For more than a decade, Mr. Youngkin had been a generous donor to establishment Republicans, including Senator Lindsey Graham of South Carolina and former Speaker Paul Ryan, as well as Mitt Romney, the 2012 Republican presidential nominee, who benefited from $75,000 of Mr. Youngkin’s cash.
When he left Carlyle, he told colleagues that he intended to explore politics himself. “I have long felt a calling to service, and Covid’s massive disruptions and intense social and economic challenges have only strengthened that conviction,” he wrote.
In the crowded Republican primary field, with most candidates vying for a Trump base that largely believed the falsehood that the 2020 election was stolen because of fraud, Mr. Youngkin made “election integrity” his top issue.
He acknowledged only after securing the nomination in May that President Biden had won. Mr. Trump’s endorsement, which came soon after, was “an honor,” Mr. Youngkin said. Mr. Trump at one point called him “a great gentleman” and offered to campaign together. But Mr. Youngkin dodged rallies at which Mr. Trump phoned in his support, while the former president continued to fan election conspiracy theories.
Glossing lightly over his own policy priorities during the early part of the race, Mr.
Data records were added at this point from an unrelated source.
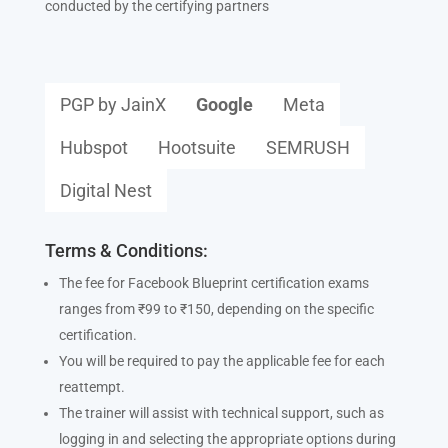
conducted by the certifying partners
PGP by JainX
Google
Meta
Hubspot
Hootsuite
SEMRUSH
Digital Nest
Terms & Conditions:
The fee for Facebook Blueprint certification exams
ranges from ₹99 to ₹150, depending on the specific
certification.
You will be required to pay the applicable fee for each
reattempt.
The trainer will assist with technical support, such as
logging in and selecting the appropriate options during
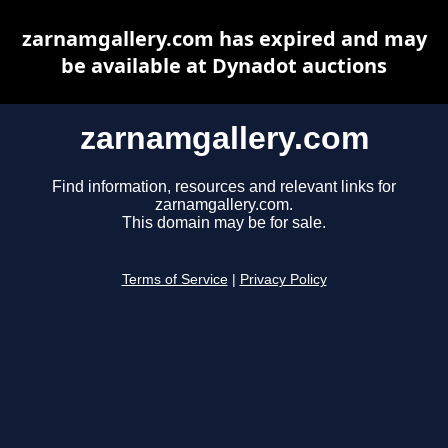
zarnamgallery.com has expired and may
be available at Dynadot auctions
zarnamgallery.com
Find information, resources and relevant links for
zarnamgallery.com.
This domain may be for sale.
Terms of Service
|
Privacy Policy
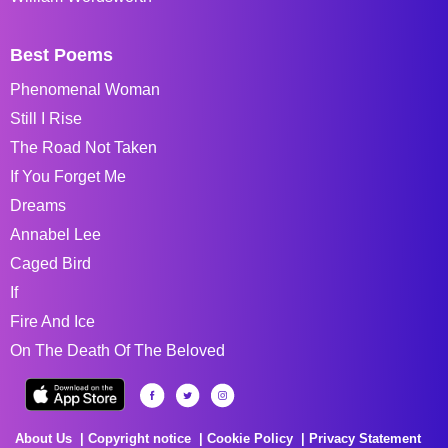
Best Poems
Phenomenal Woman
Still I Rise
The Road Not Taken
If You Forget Me
Dreams
Annabel Lee
Caged Bird
If
Fire And Ice
On The Death Of The Beloved
About Us
Copyright notice
Cookie Policy
Privacy Statement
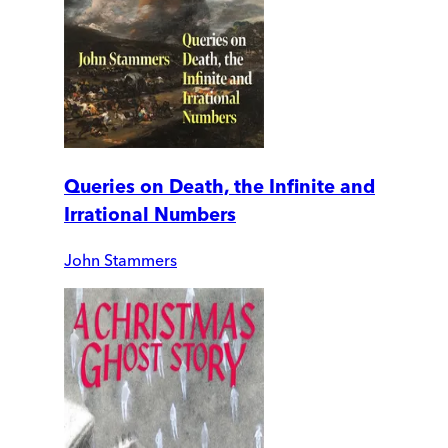
Queries on Death, the Infinite and
Irrational Numbers
John Stammers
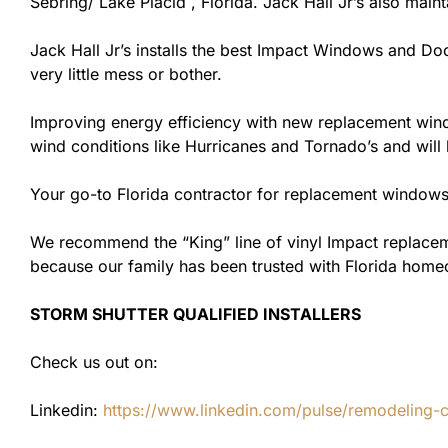
Sebring/ Lake Placid , Florida. Jack Hall Jr’s also maint
Jack Hall Jr’s installs the best Impact Windows and Doo
very little mess or bother.
Improving energy efficiency with new replacement windo
wind conditions like Hurricanes and Tornado’s and wil
Your go-to Florida contractor for replacement windows 
We recommend the “King” line of vinyl Impact replacemen
because our family has been trusted with Florida hom
STORM SHUTTER QUALIFIED INSTALLERS
Check us out on:
Linkedin:
https://www.linkedin.com/pulse/remodeling-con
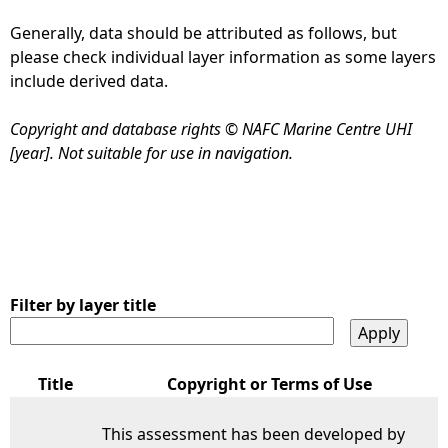
Generally, data should be attributed as follows, but
e
please check individual layer information as some layers
include derived data.
h
Copyright and database rights © NAFC Marine Centre UHI
e
[year]. Not suitable for use in navigation.
r
e
Filter by layer title
Title
Copyright or Terms of Use
This assessment has been developed by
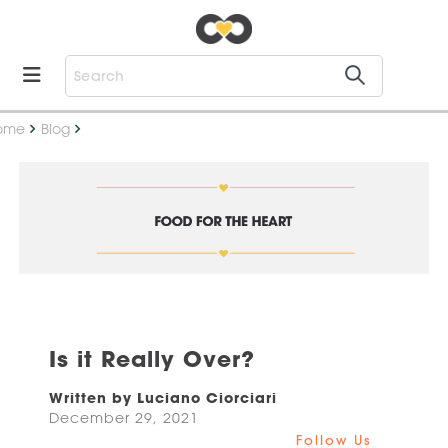
ome
Blog
Is it Really Over?
Written by Luciano Ciorciari
December 29, 2021
Follow Us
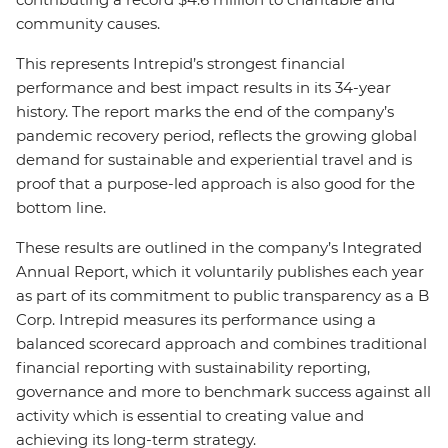
community causes.
This represents Intrepid’s strongest financial
performance and best impact results in its 34-year
history. The report marks the end of the company’s
pandemic recovery period, reflects the growing global
demand for sustainable and experiential travel and is
proof that a purpose-led approach is also good for the
bottom line.
These results are outlined in the company’s Integrated
Annual Report, which it voluntarily publishes each year
as part of its commitment to public transparency as a B
Corp. Intrepid measures its performance using a
balanced scorecard approach and combines traditional
financial reporting with sustainability reporting,
governance and more to benchmark success against all
activity which is essential to creating value and
achieving its long-term strategy.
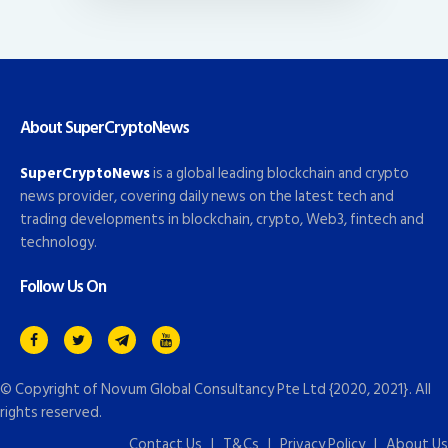
About SuperCryptoNews
SuperCryptoNews
is a global leading blockchain and crypto
news provider, covering daily news on the latest tech and
trading developments in blockchain, crypto, Web3, fintech and
technology.
Follow Us On
© Copyright of
Novum Global Consultancy Pte Ltd
{2020, 2021}. All
rights reserved.
Contact Us
|
T&Cs
|
Privacy Policy
|
About Us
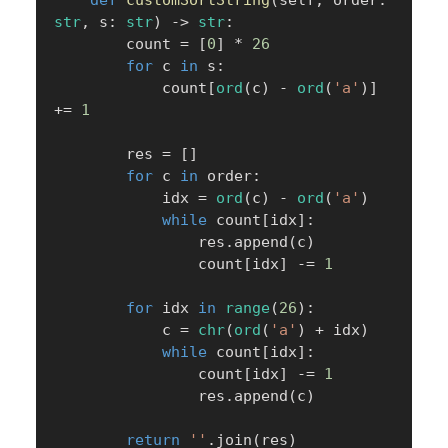
str
,
 s
:
str
)
-
>
str
:
        count 
=
[
0
]
*
26
for
 c 
in
 s
:
            count
[
ord
(
c
)
-
ord
(
'a'
)
]
+=
1
        res 
=
[
]
for
 c 
in
 order
:
            idx 
=
ord
(
c
)
-
ord
(
'a'
)
while
 count
[
idx
]
:
                res
.
append
(
c
)
                count
[
idx
]
-=
1
for
 idx 
in
range
(
26
)
:
            c 
=
chr
(
ord
(
'a'
)
+
 idx
)
while
 count
[
idx
]
:
                count
[
idx
]
-=
1
                res
.
append
(
c
)
return
''
.
join
(
res
)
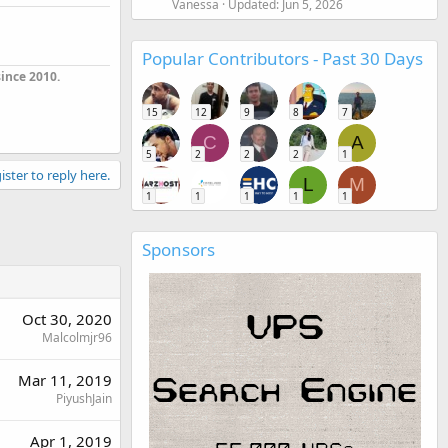
Vanessa
Updated:
Jun 5, 2026
Popular Contributors - Past 30 Days
ince 2010.
15
12
9
8
7
C
A
5
2
2
2
1
ister to reply here.
L
M
1
1
1
1
1
Sponsors
Oct 30, 2020
Malcolmjr96
Mar 11, 2019
PiyushJain
Apr 1, 2019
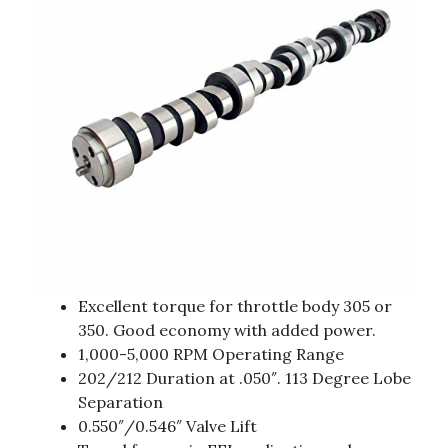
Excellent torque for throttle body 305 or
350. Good economy with added power.
1,000-5,000 RPM Operating Range
202/212 Duration at .050″. 113 Degree Lobe
Separation
0.550″/0.546″ Valve Lift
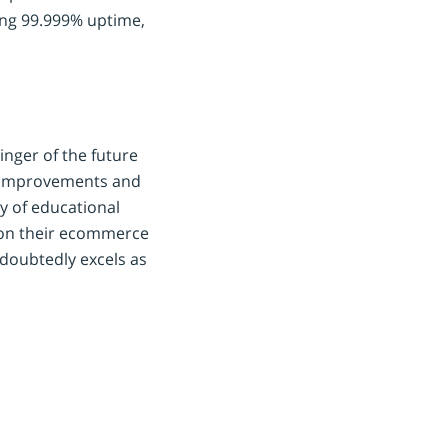
ing 99.999% uptime,
inger of the future
 improvements and
y of educational
 on their ecommerce
doubtedly excels as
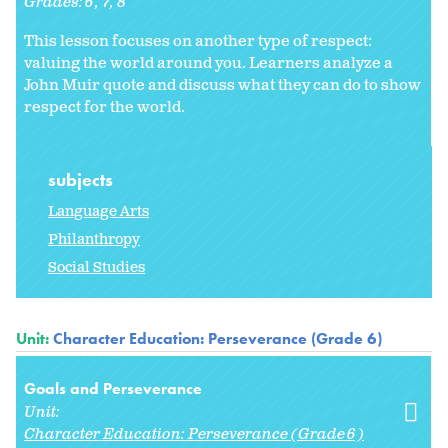
Grades:
6
7
8
This lesson focuses on another type of respect:
valuing the world around you. Learners analyze a
John Muir quote and discuss what they can do to show
respect for the world.
subjects
Language Arts
Philanthropy
Social Studies
Unit:
Character Education: Perseverance (Grade 6)
Goals and Perseverance
Unit:
Character Education: Perseverance (Grade 6)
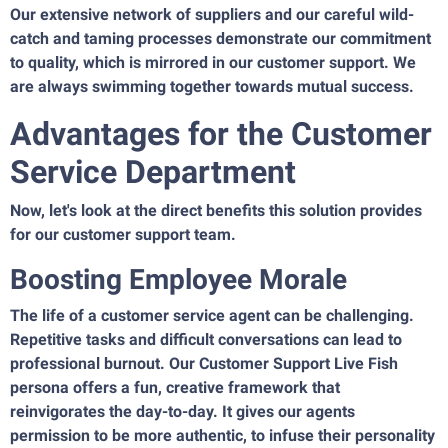
Our extensive network of suppliers and our careful wild-
catch and taming processes demonstrate our commitment
to quality, which is mirrored in our customer support. We
are always swimming together towards mutual success.
Advantages for the Customer
Service Department
Now, let's look at the direct benefits this solution provides
for our customer support team.
Boosting Employee Morale
The life of a customer service agent can be challenging.
Repetitive tasks and difficult conversations can lead to
professional burnout. Our Customer Support Live Fish
persona offers a fun, creative framework that
reinvigorates the day-to-day. It gives our agents
permission to be more authentic, to infuse their personality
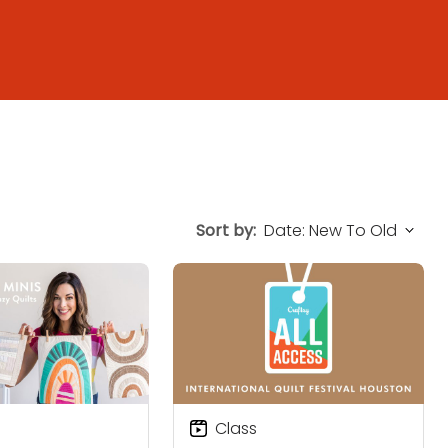
Sort by:
Class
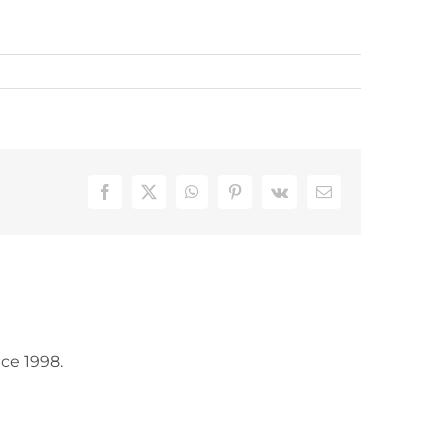
Facebook
X
WhatsApp
Pinterest
Vk
Email
ce 1998.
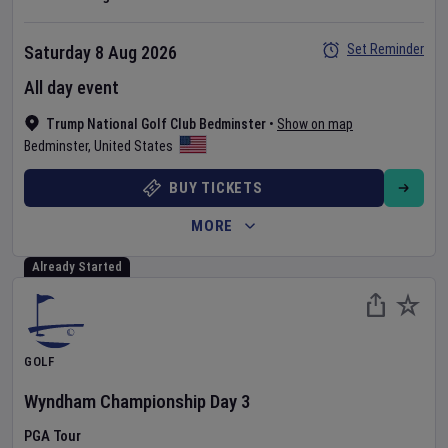
Set Reminder
Saturday 8 Aug 2026
All day event
Trump National Golf Club Bedminster
•
Show on map
Bedminster
,
United States
BUY TICKETS
MORE
Already Started
GOLF
Wyndham Championship
Day
3
PGA Tour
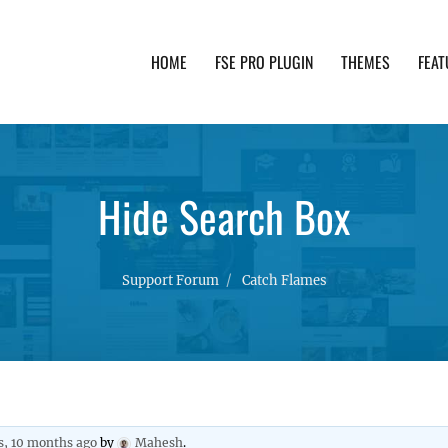
HOME
FSE PRO PLUGIN
THEMES
FEAT
th advanced functionality and awesome support. Simpl
Hide Search Box
Support Forum
Catch Flames
s, 10 months ago
by
Mahesh
.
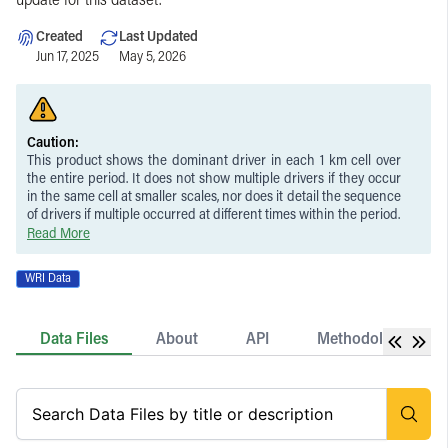
update for this dataset.
Created
Last Updated
Jun 17, 2025
May 5, 2026
Caution:
This product shows the dominant driver in each 1 km cell over
the entire period. It does not show multiple drivers if they occur
in the same cell at smaller scales, nor does it detail the sequence
of drivers if multiple occurred at different times within the period.
This product does not distinguish between the loss of natural
Read More
forest and planted trees (e.g., plantations, tree crops, or
agroforestry systems). While tree cover loss associated with the
WRI Data
permanent agriculture, hard commodities, and settlements &
infrastructure classes represent a close approximation of
deforestation, they do not always represent the conversion of
Data Files
About
API
Methodology
natural forests to other land uses and in some cases may
represent loss of planted trees. Similarly, replacement of natural
forest with wood fiber plantations is not distinguished from
routine harvesting within existing plantations established before
2000, as these are both included in the logging class.
These data are limited in scope to attributing drivers to tree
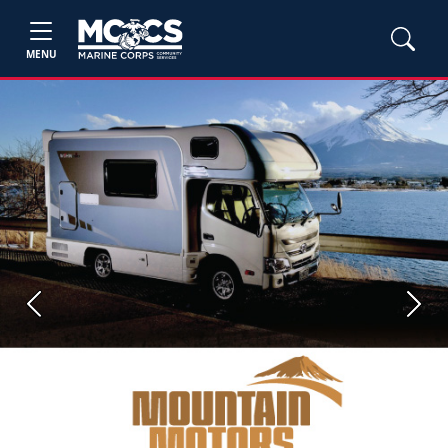
MENU
Previous
Next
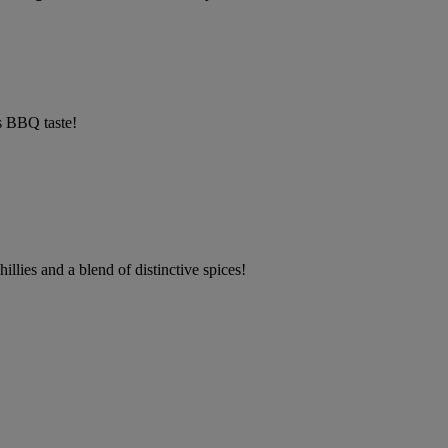
s BBQ taste!
llies and a blend of distinctive spices!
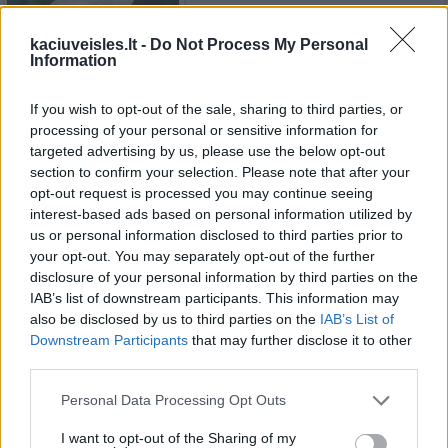
kaciuveisles.lt -
Do Not Process My Personal
Information
Sfinksai (katės)
If you wish to opt-out of the sale, sharing to third parties, or
processing of your personal or sensitive information for
targeted advertising by us, please use the below opt-out
section to confirm your selection. Please note that after your
Birmos katės
opt-out request is processed you may continue seeing
interest-based ads based on personal information utilized by
us or personal information disclosed to third parties prior to
your opt-out. You may separately opt-out of the further
disclosure of your personal information by third parties on the
Kolorpointas trumpaplaukis
IAB’s list of downstream participants. This information may
also be disclosed by us to third parties on the
IAB’s List of
Downstream Participants
that may further disclose it to other
third parties.
Tonkinese katės
Personal Data Processing Opt Outs
I want to opt-out of the Sharing of my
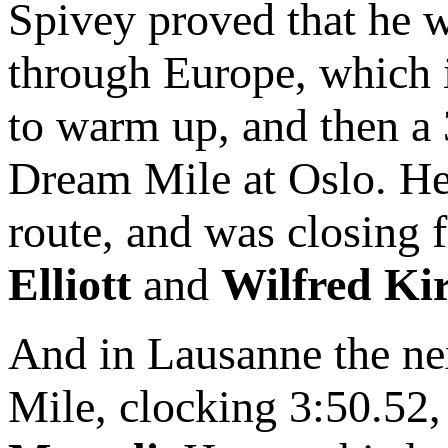
Spivey proved that he wa
through Europe, which 
to warm up, and then a 
Dream Mile at Oslo. He 
route, and was closing f
Elliott
and
Wilfred Ki
And in Lausanne the ne
Mile, clocking 3:50.52,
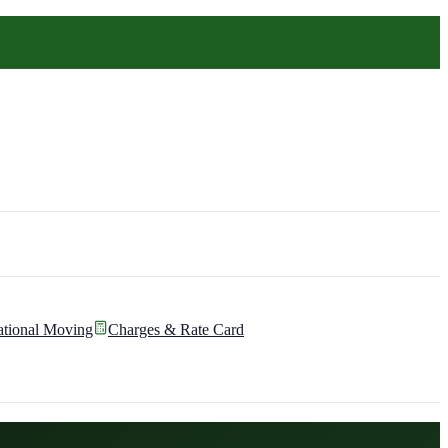
ational Moving
Charges & Rate Card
Youngkin soft-pedaled traditional conservative issues like gun rights and abortion, at one point confiding to a liberal activist with a hidden mic that he had to downplay abortion to court independent voters. The National Rifle Association skipped an endorsement in July after Mr. Youngkin failed to fill out a questionnaire about his views.
Instead, Mr. Youngkin found his own galvanizing issue in some parents’ frustration with public schools, beginning with Covid-driven closures, and extending to conservatives’ belief that classwork has become overly conscious of racial differences.
While he has promised to end a sales tax on groceries and to cut regulations to spur new businesses, Mr. Youngkin’s best known pledge is to ban critical race theory in schools on Day 1, even though that graduate-school thesis about the role of racism in American institutions has little impact on K-12 classrooms, educators say. To Democrats, the issue has been no more than an appeal to white voters’ grievances.
Whether Mr. Youngkin’s outreach to conservatives on cultural issues came from the heart, embodying the anger that drove the grass roots, or whether it was a convenient garment he put on along with his trademark red vest, hardly mattered in the end to Republicans and many independent voters.